Dataset records Block Start

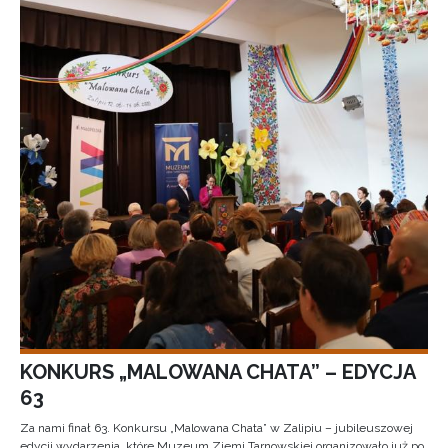
KONKURS „MALOWANA CHATA” – EDYCJA
63
Za nami finał 63. Konkursu „Malowana Chata” w Zalipiu – jubileuszowej
edycji wydarzenia, które Muzeum Ziemi Tarnowskiej organizowało już po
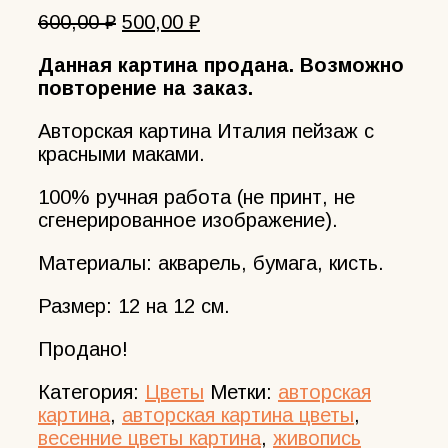
Первоначальная
Текущая
600,00
₽
500,00
₽
цена
цена:
Данная картина продана. Возможно
составляла
500,00 ₽.
повторение на заказ.
600,00 ₽.
Авторская картина Италия пейзаж с
красными маками.
100% ручная работа (не принт, не
сгенерированное изображение).
Материалы: акварель, бумага, кисть.
Размер: 12 на 12 см.
Продано!
Категория:
Цветы
Метки:
авторская
картина
,
авторская картина цветы
,
весенние цветы картина
,
живопись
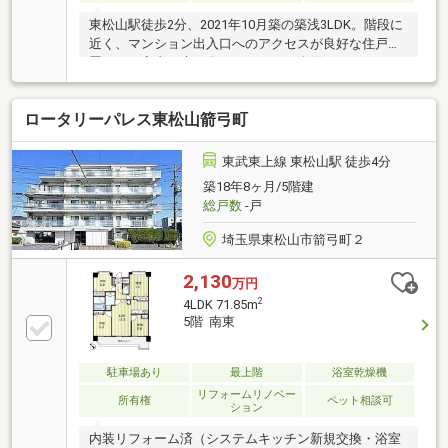
東松山駅徒歩2分、2021年10月築の築浅3LDK。階段に
近く、マンション出入口へのアクセスが良好な住戸位
置です。室内は床を傷つけないよう全面にタイルカー
ペットを敷いて使用しており、フローリングや壁も丁
寧に扱われています。駅近の利便性と、ファミリー・
ロータリーパレス東松山箭弓町
DINKSに適した3LDKの間取りを兼ね備えた、状態の良
い一室です。家族構成の変化にも対応できる、長く安
心して住み続けられる一邸です。
東武東上線 東松山駅 徒歩4分
築18年8ヶ月/5階建
総戸数
-戸
埼玉県東松山市箭弓町２
2,130
万円
2
4LDK 71.85m
5階 南東
駐車場あり
最上階
浴室乾燥機
リフォームリノベー
所有権
ペット相談可
ション
内装リフォーム済（システムキッチン新規交換・浴室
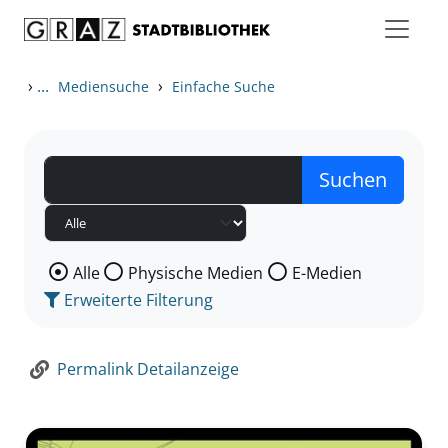
Zum Inhalt springen
Zur Detailanzeige springen
›
...
›
Mediensuche
Einfache Suche
Wählen Sie die Medienart nach der Sie suchen wollen
Alle
Physische Medien
E-Medien
Erweiterte Filterung
Permalink Detailanzeige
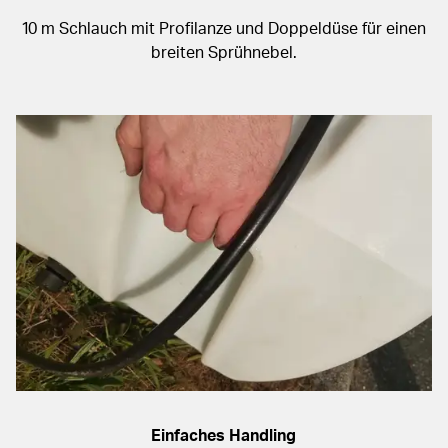
10 m Schlauch mit Profilanze und Doppeldüse für einen
breiten Sprühnebel.
Einfaches Handling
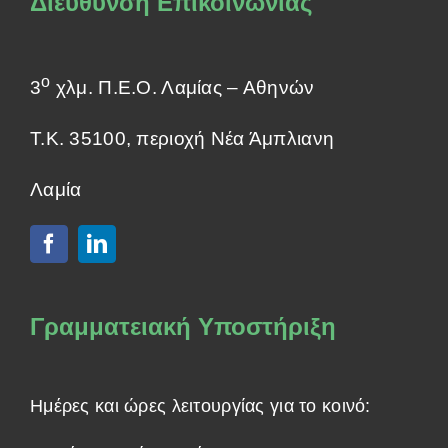
Διεύθυνση Επικοινωνίας
ο
3
χλμ. Π.Ε.Ο. Λαμίας – Αθηνών
Τ.Κ. 35100, περιοχή Νέα Άμπλιανη
Λαμία
Γραμματειακή Υποστήριξη
Ημέρες και ώρες λειτουργίας για το κοινό:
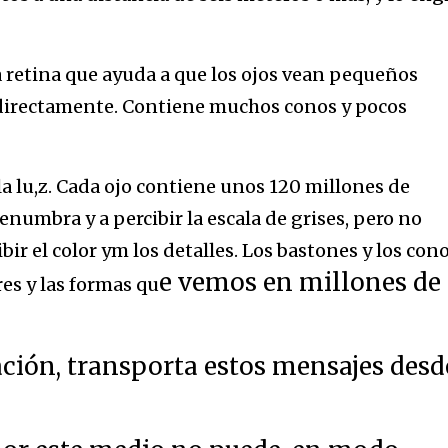
 retina que ayuda a que los ojos vean pequeños
directamente. Contiene muchos conos y pocos
a lu,z. Cada ojo contiene unos 120 millones de
enumbra y a percibir la escala de grises, pero no
bir el color ym los detalles. Los bastones y los con
e vemos en millones de
res y las formas qu
ación, transporta estos mensajes desd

Dataset records Block End

• Directive: Without the pictures, write out every entry precisely as it appears.

• Exercise response:
KONKURS „MALOWANA CHATA” – EDYCJA
63
Za nami finał 63. Konkursu „Malowana Chata” w Zalipiu – jubileuszowej
edycji wydarzenia, które Muzeum Ziemi Tarnowskiej organizowało już po
Первоначальная
Текущая
600,00
₽
500,00
₽
цена
цена:
Данная картина продана. Возможно
составляла
500,00 ₽.
повторение на заказ.
600,00 ₽.
Авторская картина Италия пейзаж с
красными маками.
100% ручная работа (не принт, не
сгенерированное изображение).
Материалы: акварель, бумага, кисть.
Размер: 12 на 12 см.
Продано!
Категория:
Цветы
Метки:
авторская
картина
,
авторская картина цветы
,
весенние цветы картина
,
живопись
東松山駅徒歩2分、2021年10月築の築浅3LDK。階段に
近く、マンション出入口へのアクセスが良好な住戸位
置です。室内は床を傷つけないよう全面にタイルカー
ペットを敷いて使用しており、フローリングや壁も丁
寧に扱われています。駅近の利便性と、ファミリー・
ロータリーパレス東松山箭弓町
DINKSに適した3LDKの間取りを兼ね備えた、状態の良
い一室です。家族構成の変化にも対応できる、長く安
心して住み続けられる一邸です。
東武東上線 東松山駅 徒歩4分
築18年8ヶ月/5階建
総戸数
-戸
埼玉県東松山市箭弓町２
2,130
万円
2
4LDK 71.85m
5階 南東
駐車場あり
最上階
浴室乾燥機
リフォームリノベー
所有権
ペット相談可
ション
内装リフォーム済（システムキッチン新規交換・浴室
Zum Inhalt springen
Zur Detailanzeige springen
›
...
›
Mediensuche
Einfache Suche
Wählen Sie die Medienart nach der Sie suchen wollen
Alle
Physische Medien
E-Medien
Erweiterte Filterung
Permalink Detailanzeige
10 m Schlauch mit Profilanze und Doppeldüse für einen
breiten Sprühnebel.
Einfaches Handling
Διεύθυνση Επικοινωνίας
ο
3
χλμ. Π.Ε.Ο. Λαμίας – Αθηνών
Τ.Κ. 35100, περιοχή Νέα Άμπλιανη
Λαμία
Γραμματειακή Υποστήριξη
Ημέρες και ώρες λειτουργίας για το κοινό:
 retina que ayuda a que los ojos vean pequeños
directamente. Contiene muchos conos y pocos
a lu,z. Cada ojo contiene unos 120 millones de
enumbra y a percibir la escala de grises, pero no
bir el color ym los detalles. Los bastones y los con
e vemos en millones de
res y las formas qu
ación, transporta estos mensajes desd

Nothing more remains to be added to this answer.